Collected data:
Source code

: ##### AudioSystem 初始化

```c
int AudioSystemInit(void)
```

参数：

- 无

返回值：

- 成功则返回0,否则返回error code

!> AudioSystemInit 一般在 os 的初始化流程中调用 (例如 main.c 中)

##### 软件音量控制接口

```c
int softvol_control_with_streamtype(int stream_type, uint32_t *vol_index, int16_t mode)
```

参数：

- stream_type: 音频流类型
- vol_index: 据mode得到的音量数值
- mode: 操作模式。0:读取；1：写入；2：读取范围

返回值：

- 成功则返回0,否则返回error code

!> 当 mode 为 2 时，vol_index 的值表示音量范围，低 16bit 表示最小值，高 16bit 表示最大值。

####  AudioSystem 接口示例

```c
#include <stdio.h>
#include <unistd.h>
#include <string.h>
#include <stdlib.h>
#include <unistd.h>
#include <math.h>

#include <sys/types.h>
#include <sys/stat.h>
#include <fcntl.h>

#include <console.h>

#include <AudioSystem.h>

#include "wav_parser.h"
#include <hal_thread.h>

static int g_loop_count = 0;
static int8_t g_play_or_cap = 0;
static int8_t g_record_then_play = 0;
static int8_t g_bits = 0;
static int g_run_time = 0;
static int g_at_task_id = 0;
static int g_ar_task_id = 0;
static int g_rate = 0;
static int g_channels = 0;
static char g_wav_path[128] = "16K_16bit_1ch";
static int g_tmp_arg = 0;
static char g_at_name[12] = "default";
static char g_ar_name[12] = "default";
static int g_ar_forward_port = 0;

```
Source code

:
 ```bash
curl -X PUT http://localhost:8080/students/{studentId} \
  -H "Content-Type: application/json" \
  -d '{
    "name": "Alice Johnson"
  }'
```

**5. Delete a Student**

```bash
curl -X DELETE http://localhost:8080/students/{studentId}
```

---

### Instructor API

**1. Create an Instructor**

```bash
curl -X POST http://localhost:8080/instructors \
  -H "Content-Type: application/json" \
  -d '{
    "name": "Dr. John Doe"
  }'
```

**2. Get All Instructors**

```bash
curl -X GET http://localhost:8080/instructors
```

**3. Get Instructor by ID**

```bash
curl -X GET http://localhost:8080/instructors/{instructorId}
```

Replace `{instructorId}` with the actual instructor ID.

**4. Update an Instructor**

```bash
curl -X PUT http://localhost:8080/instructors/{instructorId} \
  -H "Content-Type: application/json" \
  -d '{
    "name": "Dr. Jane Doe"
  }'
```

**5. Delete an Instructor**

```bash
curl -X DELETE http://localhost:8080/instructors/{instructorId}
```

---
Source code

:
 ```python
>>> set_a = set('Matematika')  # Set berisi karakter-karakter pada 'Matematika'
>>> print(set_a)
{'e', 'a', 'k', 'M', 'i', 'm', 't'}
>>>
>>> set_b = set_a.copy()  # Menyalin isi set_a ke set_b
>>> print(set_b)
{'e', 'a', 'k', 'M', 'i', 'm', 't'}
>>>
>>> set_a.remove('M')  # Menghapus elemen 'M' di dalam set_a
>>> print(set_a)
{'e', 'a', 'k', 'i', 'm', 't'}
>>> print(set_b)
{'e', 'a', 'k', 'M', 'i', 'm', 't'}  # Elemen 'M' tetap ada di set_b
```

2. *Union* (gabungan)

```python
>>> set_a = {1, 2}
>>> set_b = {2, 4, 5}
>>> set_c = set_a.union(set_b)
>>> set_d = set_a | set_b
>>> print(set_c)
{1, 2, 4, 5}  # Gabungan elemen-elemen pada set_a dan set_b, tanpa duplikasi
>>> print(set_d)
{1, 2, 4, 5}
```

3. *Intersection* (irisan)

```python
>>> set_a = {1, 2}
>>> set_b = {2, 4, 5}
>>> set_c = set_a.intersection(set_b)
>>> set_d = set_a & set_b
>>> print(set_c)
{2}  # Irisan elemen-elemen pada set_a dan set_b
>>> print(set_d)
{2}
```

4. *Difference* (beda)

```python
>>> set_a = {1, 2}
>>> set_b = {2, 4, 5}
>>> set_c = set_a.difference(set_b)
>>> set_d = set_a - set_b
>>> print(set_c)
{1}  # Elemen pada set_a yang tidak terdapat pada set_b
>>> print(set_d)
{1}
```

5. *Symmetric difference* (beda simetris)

Instructions to follow →
For every line of the records that has the word "AudioSystemInit" in it, make a copy.

Solution to the exercise →
int AudioSystemInit(void)
!> AudioSystemInit 一般在 os 的初始化流程中调用 (例如 main.c 中)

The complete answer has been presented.